Interesting thread...we have 7 cats, so litter is a big subject for me. We have been using various brands of clumping clay, and I have to say that I hate all of them. Heavy, dusty, cold, miserable to scoop. Blech. I have converted two of our litterboxes (6 total) to pine, and I am MUCH happier about them! I started out with Feline Pine clumping, and that was bettter than clay clumping...once I learned to scoop and shake gently, since the clumps break easier than clay clumps. Smelled better, and was shockingly easy to lift and dump out the contents. The bottom of the pan was dry! Nothing stuck to it! And it can go into our compost pile! (The compost is used in perennial beds, not veggies.) Then I tried the non-clumping. Same benefits...lighter, smells good. And much less tracking than the clumping version.I am amazed by how the volume in the pan increases from day to day, yet it is mostly dry (I give each box a good stir at least once a day to distribute the moisture). I asked my roommate if she was adding pellets to the boxes, because the initial one inch layer was turning into 5-6 inches deep in a week! But no, it's the urine expanding the pellets.My next step is to buy one of those Feline Pine litterboxes. My research on this subject has produced firm opinions that the FP litterbox is the only way to go with this product. The holes are sized just right. I have looked at a few sifting litterboxes at local stores that are just generic sifting boxes, and I can see where they would not work...holes too big or too small. I am going to use the FP box only as a sifting device...to separate the unused pellets from the sawdust. That should make the litter even more economical. By the way, the only place that I have found that sells the boxes is felinepinelitterbox.com (20 bucks plus shipping)


----------



## Alpaca (Dec 21, 2009)

@glassbird: I totally wish I could convert Miu to pine since it's so much lighter. I do not relish carrying around 50lb boxes of cat litter as I'm a small person. I think I put out my back once.
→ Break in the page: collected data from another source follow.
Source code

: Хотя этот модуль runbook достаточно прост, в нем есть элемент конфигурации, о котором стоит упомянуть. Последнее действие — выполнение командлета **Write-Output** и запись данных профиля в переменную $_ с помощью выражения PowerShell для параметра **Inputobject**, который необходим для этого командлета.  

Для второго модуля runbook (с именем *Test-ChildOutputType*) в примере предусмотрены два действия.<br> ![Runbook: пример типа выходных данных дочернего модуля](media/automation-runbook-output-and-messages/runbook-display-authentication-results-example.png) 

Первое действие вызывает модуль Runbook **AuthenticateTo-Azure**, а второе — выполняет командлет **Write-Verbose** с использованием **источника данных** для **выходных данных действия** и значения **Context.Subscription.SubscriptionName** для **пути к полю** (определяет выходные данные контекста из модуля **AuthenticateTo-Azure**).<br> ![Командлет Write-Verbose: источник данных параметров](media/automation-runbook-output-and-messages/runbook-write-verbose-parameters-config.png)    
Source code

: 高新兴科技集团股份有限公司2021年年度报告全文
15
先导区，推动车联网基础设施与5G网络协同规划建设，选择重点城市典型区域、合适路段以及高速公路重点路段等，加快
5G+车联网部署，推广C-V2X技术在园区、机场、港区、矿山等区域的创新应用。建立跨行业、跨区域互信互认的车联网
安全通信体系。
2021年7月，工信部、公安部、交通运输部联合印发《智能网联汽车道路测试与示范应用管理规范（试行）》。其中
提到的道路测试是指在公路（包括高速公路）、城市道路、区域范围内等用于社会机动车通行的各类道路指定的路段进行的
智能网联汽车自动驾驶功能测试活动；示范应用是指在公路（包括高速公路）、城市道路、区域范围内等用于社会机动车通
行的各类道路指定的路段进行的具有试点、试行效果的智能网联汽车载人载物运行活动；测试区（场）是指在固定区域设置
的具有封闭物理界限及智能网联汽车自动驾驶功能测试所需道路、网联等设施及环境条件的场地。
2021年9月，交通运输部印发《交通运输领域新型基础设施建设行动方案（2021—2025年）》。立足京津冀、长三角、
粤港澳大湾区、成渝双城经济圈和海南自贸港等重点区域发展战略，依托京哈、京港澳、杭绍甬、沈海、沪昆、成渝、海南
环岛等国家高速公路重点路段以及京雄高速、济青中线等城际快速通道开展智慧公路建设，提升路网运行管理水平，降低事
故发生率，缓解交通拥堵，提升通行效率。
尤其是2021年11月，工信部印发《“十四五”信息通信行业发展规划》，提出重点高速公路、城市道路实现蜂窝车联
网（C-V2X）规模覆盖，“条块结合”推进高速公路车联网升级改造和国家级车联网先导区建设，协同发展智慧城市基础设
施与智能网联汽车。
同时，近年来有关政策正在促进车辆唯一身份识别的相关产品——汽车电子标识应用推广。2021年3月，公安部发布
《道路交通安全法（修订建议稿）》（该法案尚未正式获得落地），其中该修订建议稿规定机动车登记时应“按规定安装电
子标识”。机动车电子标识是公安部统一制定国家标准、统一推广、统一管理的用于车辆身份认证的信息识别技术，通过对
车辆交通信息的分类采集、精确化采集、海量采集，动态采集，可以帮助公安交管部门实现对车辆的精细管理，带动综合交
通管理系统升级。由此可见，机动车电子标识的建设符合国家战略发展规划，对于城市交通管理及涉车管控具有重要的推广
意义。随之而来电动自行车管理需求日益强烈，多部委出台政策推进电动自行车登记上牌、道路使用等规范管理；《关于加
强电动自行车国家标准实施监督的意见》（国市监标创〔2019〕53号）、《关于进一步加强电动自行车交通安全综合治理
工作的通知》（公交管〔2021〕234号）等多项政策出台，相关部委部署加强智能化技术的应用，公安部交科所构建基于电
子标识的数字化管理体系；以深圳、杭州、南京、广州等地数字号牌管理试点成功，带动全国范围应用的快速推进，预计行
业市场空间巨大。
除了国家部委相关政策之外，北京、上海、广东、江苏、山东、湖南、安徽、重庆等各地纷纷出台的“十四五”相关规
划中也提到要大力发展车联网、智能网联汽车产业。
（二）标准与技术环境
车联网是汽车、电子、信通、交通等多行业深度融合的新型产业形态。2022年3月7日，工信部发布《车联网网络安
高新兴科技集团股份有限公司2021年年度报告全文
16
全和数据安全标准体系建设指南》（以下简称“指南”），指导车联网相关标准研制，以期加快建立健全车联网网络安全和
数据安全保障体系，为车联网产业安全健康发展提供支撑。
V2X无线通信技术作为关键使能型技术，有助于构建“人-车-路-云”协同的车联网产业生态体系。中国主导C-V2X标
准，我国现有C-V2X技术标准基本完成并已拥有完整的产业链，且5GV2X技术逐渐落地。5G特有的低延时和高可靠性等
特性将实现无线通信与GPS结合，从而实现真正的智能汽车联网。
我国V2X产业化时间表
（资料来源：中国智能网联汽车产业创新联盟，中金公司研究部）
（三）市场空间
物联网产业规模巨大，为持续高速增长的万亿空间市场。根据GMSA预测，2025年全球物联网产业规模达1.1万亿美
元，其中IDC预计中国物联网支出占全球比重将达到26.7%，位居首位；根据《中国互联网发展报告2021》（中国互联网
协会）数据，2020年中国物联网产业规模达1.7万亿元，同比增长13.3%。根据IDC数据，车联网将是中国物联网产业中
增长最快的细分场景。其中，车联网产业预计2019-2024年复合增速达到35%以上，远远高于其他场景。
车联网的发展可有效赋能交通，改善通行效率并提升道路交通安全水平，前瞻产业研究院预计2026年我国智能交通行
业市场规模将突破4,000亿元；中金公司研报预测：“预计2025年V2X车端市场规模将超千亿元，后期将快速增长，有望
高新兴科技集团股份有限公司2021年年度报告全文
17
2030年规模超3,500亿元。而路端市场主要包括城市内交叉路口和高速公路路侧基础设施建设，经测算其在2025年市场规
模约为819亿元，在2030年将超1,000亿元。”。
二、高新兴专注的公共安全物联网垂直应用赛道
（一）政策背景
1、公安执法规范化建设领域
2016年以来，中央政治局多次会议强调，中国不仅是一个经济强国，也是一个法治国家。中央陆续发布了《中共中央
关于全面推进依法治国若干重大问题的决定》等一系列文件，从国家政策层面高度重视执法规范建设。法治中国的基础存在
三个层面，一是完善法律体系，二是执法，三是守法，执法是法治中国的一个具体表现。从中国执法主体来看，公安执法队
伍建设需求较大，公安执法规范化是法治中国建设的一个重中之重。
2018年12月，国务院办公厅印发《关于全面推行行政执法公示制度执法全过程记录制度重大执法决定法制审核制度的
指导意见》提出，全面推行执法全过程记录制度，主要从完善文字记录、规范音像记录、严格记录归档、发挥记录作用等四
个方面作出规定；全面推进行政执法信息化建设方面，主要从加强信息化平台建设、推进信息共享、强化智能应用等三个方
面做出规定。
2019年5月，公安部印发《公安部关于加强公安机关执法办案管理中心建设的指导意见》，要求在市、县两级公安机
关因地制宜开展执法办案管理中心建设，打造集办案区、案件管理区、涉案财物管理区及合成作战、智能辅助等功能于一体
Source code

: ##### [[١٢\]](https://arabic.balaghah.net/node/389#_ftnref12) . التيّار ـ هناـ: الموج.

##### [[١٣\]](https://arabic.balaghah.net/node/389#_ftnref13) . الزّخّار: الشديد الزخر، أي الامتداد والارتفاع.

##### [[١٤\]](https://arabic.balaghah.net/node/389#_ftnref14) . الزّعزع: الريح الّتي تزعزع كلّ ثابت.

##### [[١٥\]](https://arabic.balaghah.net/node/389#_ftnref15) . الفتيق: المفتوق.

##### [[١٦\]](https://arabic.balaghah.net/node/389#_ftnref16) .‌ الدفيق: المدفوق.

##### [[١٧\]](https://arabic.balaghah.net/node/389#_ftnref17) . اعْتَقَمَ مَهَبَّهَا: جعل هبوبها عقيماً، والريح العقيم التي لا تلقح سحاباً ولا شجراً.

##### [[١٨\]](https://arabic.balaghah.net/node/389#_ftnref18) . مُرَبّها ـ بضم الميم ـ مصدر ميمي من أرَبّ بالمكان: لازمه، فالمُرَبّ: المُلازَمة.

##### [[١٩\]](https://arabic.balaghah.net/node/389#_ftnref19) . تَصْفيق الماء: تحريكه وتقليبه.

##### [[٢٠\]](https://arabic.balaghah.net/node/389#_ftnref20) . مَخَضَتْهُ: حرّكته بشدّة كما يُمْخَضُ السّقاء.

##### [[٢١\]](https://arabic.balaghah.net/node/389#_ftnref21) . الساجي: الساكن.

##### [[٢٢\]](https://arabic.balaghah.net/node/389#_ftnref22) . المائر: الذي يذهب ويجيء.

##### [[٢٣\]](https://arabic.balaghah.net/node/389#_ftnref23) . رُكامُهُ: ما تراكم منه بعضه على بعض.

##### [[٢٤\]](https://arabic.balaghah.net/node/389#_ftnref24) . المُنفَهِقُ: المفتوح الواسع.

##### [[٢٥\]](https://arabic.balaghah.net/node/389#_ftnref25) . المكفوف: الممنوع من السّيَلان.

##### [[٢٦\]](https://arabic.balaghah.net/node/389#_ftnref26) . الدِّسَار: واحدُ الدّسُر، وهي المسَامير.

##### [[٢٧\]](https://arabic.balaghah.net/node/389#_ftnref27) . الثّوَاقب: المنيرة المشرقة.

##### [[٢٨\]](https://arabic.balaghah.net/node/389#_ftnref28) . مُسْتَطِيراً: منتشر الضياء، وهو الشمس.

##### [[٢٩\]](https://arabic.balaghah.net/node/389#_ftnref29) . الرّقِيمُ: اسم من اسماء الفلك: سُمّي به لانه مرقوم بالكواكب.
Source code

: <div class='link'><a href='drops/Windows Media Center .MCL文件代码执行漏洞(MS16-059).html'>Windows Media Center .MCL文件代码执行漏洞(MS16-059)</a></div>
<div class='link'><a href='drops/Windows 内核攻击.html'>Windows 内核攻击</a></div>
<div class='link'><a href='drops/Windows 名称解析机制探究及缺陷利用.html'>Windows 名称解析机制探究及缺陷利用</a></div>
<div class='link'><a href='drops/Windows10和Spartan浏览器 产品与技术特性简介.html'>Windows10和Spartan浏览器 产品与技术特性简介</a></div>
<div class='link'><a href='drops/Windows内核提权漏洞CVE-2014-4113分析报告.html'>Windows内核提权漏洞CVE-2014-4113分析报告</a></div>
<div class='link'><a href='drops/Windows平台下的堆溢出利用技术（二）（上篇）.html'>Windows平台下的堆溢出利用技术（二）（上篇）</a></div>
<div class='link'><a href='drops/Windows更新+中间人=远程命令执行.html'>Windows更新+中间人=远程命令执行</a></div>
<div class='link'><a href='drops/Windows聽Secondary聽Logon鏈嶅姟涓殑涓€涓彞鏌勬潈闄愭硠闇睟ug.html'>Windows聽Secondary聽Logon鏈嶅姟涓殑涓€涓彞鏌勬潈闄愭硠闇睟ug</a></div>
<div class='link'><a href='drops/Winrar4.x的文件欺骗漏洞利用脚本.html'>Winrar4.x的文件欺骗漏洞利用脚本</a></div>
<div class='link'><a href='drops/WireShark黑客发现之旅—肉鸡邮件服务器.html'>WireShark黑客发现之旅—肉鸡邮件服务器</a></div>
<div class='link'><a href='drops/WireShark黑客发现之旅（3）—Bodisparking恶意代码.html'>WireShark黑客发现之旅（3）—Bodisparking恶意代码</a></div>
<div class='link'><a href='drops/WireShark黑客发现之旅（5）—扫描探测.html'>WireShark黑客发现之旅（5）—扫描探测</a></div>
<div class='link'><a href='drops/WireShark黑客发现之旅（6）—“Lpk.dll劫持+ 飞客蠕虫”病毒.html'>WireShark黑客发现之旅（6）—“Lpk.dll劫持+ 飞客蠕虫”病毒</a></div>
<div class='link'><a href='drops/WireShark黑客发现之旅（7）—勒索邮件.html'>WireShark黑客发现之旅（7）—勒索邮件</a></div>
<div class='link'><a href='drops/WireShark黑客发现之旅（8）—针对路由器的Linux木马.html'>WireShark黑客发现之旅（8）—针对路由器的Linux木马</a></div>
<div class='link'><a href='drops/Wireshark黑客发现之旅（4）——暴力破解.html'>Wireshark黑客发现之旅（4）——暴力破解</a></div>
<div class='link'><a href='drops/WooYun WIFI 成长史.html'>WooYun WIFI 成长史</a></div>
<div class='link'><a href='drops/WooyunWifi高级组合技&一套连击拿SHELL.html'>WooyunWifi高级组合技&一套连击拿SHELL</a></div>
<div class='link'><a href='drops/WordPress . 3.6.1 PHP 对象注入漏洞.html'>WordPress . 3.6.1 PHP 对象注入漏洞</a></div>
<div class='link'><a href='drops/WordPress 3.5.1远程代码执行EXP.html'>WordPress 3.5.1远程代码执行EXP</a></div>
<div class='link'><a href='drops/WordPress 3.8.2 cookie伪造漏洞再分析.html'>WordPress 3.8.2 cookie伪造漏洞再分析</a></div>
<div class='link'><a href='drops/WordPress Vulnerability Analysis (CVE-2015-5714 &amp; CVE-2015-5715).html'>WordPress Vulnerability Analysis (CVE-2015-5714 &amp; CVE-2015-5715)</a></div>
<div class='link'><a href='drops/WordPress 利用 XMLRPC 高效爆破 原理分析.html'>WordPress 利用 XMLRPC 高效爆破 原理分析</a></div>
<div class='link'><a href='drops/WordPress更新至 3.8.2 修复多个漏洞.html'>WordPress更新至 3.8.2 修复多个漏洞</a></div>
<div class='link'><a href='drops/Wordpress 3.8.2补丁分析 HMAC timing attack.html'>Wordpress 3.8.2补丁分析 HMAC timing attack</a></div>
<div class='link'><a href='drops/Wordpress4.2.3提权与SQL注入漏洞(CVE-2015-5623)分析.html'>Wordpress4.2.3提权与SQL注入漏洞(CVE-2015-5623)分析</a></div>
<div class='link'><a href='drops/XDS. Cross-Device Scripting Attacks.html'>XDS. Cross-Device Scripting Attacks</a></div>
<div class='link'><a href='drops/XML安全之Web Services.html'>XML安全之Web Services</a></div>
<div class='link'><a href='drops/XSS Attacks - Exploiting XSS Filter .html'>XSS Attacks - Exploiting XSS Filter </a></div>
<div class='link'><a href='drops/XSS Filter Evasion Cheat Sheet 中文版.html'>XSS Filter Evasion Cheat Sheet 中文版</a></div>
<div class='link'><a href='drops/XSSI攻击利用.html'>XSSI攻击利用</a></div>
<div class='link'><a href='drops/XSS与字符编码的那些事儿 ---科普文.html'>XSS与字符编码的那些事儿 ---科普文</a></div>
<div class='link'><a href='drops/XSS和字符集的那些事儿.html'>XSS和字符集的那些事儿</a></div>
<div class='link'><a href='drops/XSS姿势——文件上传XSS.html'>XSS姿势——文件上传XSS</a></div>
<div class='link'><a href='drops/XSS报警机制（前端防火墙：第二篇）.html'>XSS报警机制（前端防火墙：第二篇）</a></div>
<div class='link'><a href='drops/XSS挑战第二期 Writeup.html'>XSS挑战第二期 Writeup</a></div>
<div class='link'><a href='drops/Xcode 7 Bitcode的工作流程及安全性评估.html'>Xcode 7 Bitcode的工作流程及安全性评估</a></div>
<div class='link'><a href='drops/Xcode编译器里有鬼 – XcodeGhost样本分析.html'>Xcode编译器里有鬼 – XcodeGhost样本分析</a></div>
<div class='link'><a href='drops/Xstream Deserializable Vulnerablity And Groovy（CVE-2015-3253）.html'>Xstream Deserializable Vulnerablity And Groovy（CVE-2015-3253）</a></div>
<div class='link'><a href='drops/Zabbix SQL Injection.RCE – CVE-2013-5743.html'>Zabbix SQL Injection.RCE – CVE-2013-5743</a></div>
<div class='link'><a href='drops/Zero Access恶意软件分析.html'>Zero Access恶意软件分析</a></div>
@Bert-Stare: Oh my god, that is very very cute! I would be laughing too hard to clean up!


----------



## catloverami (Jul 5, 2010)

I tries Yesterday's News. My cats didn't like the pellets, and I didn't like the wet newspaper smell and didn't really think it controlled odors very well. I tried the Pine pellets and the Swheat Scoop, and one of my cats started pooping outside the box. So I'm back with clumping clay litter with added Bicarbonate of Soda. It controls the odor well, and a fluffy bath mat takes off most of the litter from their paws. I scoop 2x/day. And my cat who was pooping outside is pooping back in the box again. Gotta go with what works!


----------